As a long-time admirer of Donella Meadows’s work, and knowing that she died much too young in 2001, I was surprised and enormously gladdened to learn that another book of her work had been published. Shortly before her death, Meadows had all but completed Thinking in Systems: A Primer (Chelsea Green Publishing, 2008), which has now been edited by Diana Wright and released by the Sustainability Institute.
Meadows is probably most widely familiar as the lead writer of the Club of Rome’s prescient The Limits to Growth (Universe Books, 1972), together with updated versions of the book published in 1992 and 2004. The book continues to stir controversy almost 40 years after the authors’ original research, because it offers up the most profound of inconvenient truths: Population overshoot is almost certainly going to wreak tremendous havoc on humanity, and its effects will almost certainly occur during the lifetime of people now living.
TEAM TIP
Donella Meadows’s engaging “Global Citizen” articles are as relevant today as when she first wrote them. Use them to explore different applications of systems thinking in global systems and in daily life: http://www.sustainer.org/dhm_archive/
The latest edition of Limits suggests that there is some small reason for hope grounded in our global response to ozone depletion. Recent international agreements show that we are able to move politically and cooperatively to address a common crisis. That hope is somewhat diminished by the fact that we don’t yet know if our concerted response will prove sufficient, but we at least have earned an “A” for effort.
That problem—our response to global climate change and the ramifications of planet-threatening emissions—is illustrative of the core story Meadows offers in her latest book. Systems have inputs and outputs that we can learn to measure and interpret, but all systems are interactive and therefore enormously complicated at the biggest scale. We can gain a great deal through study of systems theory, especially the fact that we ignore the macro at our peril.
Pushing the Lever
Whereas Limits addresses our global predicament with possible responses and outcomes based on computer modeling, Thinking in Systems is focused on methodology and will become recognized as Meadow’s masterwork. The book has been accurately likened to Silent Spring for its breadth and clear explication of profound truths about the world. Meadows explains systems in easy-to-understand steps that shed the math and jargon of more technical texts but without dumbing down the material. The reader exits the book with a much deeper understanding of how systems operate, from the simplest to the most complex. Ever the wise teacher, Meadows shows how to look at malfunctioning systems, whether in your home, business, town, or planet, and find the pressure points where it is possible to make a difference. She explains how and why we smart human beings so often recognize exactly the place where we should push a lever—and almost always push it the wrong way.

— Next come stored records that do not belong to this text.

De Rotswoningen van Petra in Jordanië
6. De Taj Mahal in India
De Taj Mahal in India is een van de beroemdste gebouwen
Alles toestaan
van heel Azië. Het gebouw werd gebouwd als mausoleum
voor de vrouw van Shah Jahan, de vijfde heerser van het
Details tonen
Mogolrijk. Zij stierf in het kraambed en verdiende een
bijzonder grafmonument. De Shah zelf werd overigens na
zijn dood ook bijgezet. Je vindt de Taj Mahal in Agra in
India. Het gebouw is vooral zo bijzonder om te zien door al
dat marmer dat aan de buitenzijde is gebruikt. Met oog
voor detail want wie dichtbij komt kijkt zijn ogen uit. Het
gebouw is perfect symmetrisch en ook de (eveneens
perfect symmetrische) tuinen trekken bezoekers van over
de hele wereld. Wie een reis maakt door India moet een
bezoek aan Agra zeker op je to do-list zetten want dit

Meadows’s knack, illustrated over her entire career in her teaching, farming, research, lectures, newspaper columns, and books, is to explain complicated ideas with everyday examples. One thread in the current title involves a car dealer who attempts to keep a steady supply of vehicles on her lot. At the simplest level, the system consists of noticing sales and ordering replacements: Cars on the lot comprise the stock, deliveries from the manufacturer are the input, and sales are the output.
Keeping stock steady might appear to be a simple goal, but as we move through the lessons, the author tosses in complications that move the model closer and closer to the real world. Sales are not predictable, and guessing at future output depends on evaluation of past performance, the general economy, and much else. Delivery time may vary, perhaps in reaction to output: If sales of a particular model are up nationally, the factory might be struggling to fill orders. Step up again, and we notice that the assembly plant depends on parts from manufacturers with their own demand and delivery issues. The supply of parts may be mediated by resource depletion and energy input, while auto sales may fluctuate because of gas prices determined in part by wars in the Mideast and hurricanes in the Gulf of Mexico.
Meadows’s genius lay in turning such complexities into meaningful vernacular, and the book is deep without being impenetrable. It’s full of wonderful “Aha!” moments. Meadows is gone, but she left us with the tools to fix our lives and our world. It’s time to get to work.
Cecil Bothwell is a journalist. His most recent book is Pure Bunkum: Reporting on the life and crimes of Buncombe County Sheriff Bobby Lee Medford (Brave Ulysses Books, 2008).